**Vragen:**
[a] Neem uit de tekst over prestatie en opvoeding letterlijk het gedeelte over dat begint met "Dit proces gaat" en doorloopt tot en met "in bed leggen.".
[b] Welke reacties roepen de ouders in de tekst over prestatie en opvoeding naar boven wanneer het kind vanaf de glijbaan "kijk eens!" roept? Noem ze allemaal.
[c] Vertaal deze zin uit de tekst over prestatie en opvoeding in het Engels: "Een kind vraagt dit aan de ouders omdat het nog te klein is om zelf iets te doen aan de omstandigheden."

──────── Aangeleverde tekst ────────

We leven in een wereld waar prestatie ons met de paplepel is ingegoten. Daar waar een kind als het geboren wordt niets hoeft te doen om door zijn/haar ouders gewaardeerd te worden leren we als kind al snel om onze ouders nóg trotser te maken. Kijk eens mam, wat ik gemaakt heb! Kijk eens pap, wat ik al kan!
Dit proces gaat onbewust. Een jong kind vraagt alleen maar gezien te worden. Het wil gezien worden in de behoefte aan ‘eten’, aan ‘slaap’ en aan duizend andere dingen. Zaken die neigen naar genoegen of ongenoegen. Een kind vraagt dit aan de ouders omdat het nog te klein is om zelf iets te doen aan de omstandigheden. Het kan nog niet zelf bepalen dat het iets wil doen/ergens heen wil gaan. Het kan zichzelf nog niet voeden of in bed leggen.
En dus vraagt een kind via de empathische band met de ouder om gezien te worden. Zodat het leert zijn lichaam en zichzelf goed te leren kennen en het later – als het groot is – al deze dingen voor zichzelf te doen. Gezond kan kiezen, kortdurende nare gevoelens trotseren om er later profijt van te hebben, zichzelf te troosten en vooral ook zichzelf te kennen, te weten hoe hij/zij ánders is dan anderen en dit zo te waarderen dat het de eigen talenten en eigenheid kan gaan neerzetten in de wereld.
Om al deze redenen roept een kind dus vanaf de hoogste punt op de glijbaan; “kijk eens!” naar beneden. De ouders blikken naar boven en roepen al snel terug ‘wow, wat hoog” of “goed geklommen” of “goed gedaan”. En als ze pech hebben een ‘wat doe jij nou, dat mag niet” of “kijk je wel uit?” Deze reacties zijn heel logisch vanuit de toekijkende ouder maar ze staan haaks op wat het kind nodig heeft en de uiteindelijke opvoedingstaak. Het kind leert dus niet dat het gezien wordt in hetgeen wat hem/haar plezier gaf maar leerde dat aandacht gekoppeld is aan een mening van de ander.
Jij leerde je zo niet afstemmen op wat jóú plezier gaf maar wat anderen plezierde. En dus wat jou een ‘compliment’ of ‘schouderklopje’ gaf.

──────── Studiemateriaal ────────

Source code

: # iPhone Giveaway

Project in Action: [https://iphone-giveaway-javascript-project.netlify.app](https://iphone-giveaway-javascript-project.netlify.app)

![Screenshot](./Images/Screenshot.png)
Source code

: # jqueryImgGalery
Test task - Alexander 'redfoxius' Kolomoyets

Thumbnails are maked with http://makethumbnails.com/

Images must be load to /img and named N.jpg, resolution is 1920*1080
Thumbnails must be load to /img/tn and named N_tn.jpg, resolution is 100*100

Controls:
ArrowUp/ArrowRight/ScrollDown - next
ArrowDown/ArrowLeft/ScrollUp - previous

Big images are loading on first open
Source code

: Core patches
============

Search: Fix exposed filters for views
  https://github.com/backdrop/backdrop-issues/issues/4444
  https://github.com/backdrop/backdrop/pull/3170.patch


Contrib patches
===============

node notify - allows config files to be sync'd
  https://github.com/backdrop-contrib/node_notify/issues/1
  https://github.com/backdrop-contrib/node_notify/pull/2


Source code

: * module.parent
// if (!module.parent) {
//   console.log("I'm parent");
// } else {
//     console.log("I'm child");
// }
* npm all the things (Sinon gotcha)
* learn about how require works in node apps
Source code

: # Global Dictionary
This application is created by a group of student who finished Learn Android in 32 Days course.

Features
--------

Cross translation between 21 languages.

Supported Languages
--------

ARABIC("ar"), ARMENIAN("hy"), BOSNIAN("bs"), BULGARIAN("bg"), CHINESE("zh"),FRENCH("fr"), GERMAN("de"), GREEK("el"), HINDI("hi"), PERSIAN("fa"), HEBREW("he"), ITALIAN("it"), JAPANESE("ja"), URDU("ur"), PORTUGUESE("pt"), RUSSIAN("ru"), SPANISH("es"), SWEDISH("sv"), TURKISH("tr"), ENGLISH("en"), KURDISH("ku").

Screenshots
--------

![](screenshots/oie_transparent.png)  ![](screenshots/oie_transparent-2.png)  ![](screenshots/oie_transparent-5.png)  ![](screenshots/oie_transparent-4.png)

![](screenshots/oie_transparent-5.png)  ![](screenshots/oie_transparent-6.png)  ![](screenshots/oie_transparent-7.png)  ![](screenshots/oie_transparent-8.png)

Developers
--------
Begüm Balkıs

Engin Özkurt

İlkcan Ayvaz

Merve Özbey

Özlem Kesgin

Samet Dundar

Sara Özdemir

────────

**Antwoorden:**
[a]
Dit proces gaat onbewust. Een jong kind vraagt alleen maar gezien te worden. Het wil gezien worden in de behoefte aan ‘eten’, aan ‘slaap’ en aan duizend andere dingen. Zaken die neigen naar genoegen of ongenoegen. Een kind vraagt dit aan de ouders omdat het nog te klein is om zelf iets te doen aan de omstandigheden. Het kan nog niet zelf bepalen dat het iets wil doen/ergens heen wil gaan. Het kan zichzelf nog niet voeden of in bed leggen.

[b]
- wow, wat hoog
- goed geklommen
- goed gedaan
- wat doe jij nou, dat mag niet
- kijk je wel uit?

[c] A child asks this of its parents because it is still too small to do anything about its circumstances itself.